Editorial: New Beginnings
Ahh the beginning of another school year! What adventures and new growth these days can bring to all.
As a student, you start with a new beginning to make changes, grow and learn new things. By the end of that first day, you have learned who your teacher is, the class goals and who is in your class. The rules are different as you grow up and go into the next grade. They are more challenging and the world expects more out of you. It is a new chance to make new friends while keeping the old. I personally remember how scary all of this can be.
For a parent, it is a new beginning to help your child maneuver through the ups and downs of a new grade, new friends, and how to help them achieve goals – and reach for new ones that your child did not see before. It is also a time to reassure them of their unique qualities, strengths and that they are amazing individuals. You don’t want that tampered with, just enhanced.
My child is in 4th grade. Times have changed since I was at Coleman in 4th grade. Not all for the good.
What makes me nervous is the need to have those conversations about drugs and alcohol. Maybe I was naive back then and too busy to be aware of any issues with my friends. Kids all around the country are getting into drugs and alcohol younger and younger. Parents are not blameless. They need to keep their eyes and ears open for changes in their child’s life.
A lot of parents today are “helicopter” or “lawnmower” moms and dads. These types of parents coddle their children so much that they don’t know how to make decisions on their own. These types of parents play a significant role in kids making poor choices.
I’ve witnessed these types of parents telling their kids what to choose and do – including kids younger than mine. When some of these kids are given a choice, they’ll do what their friends do, or what sounds good. That doesn’t necessarily mean it’s a good choice.
What can make the difference? Parents being active in kids’ lives and not busy trying to be their best friends.
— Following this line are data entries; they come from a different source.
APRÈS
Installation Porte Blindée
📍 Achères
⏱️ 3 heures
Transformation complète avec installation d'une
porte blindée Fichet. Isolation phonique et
Especially in elementary school and high school, parents need to hear and see what is going on. They have to be strong role models.
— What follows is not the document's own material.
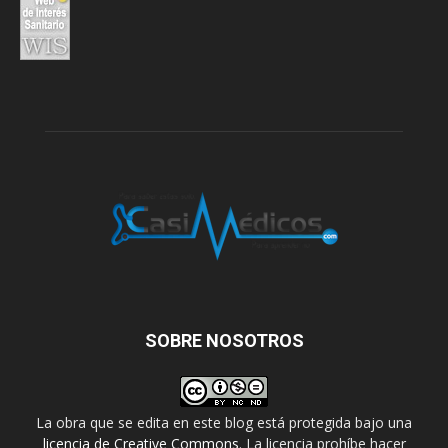
SOBRE NOSOTROS
La obra que se edita en este blog está protegida bajo una
licencia de Creative Commons
. La licencia prohíbe hacer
Circling back to the new school year being a great time for new beginnings, ask yourself – when you were a kid did you bike / walk everywhere? Did you scrape your knee and just brush it off? Do you remember riding to your friend’s house alone to play for hours?
If you remember days like that … just being a kid … take a look at how you are with your kids. Do they go off and entertain themselves with some friends? Do they want to ride to the pool or downtown to see their friends? If so, congrats – you have the beginnings of an independent kid. If not, maybe take the first week of school to look at making some changes so your child will flourish in today’s world – on their own.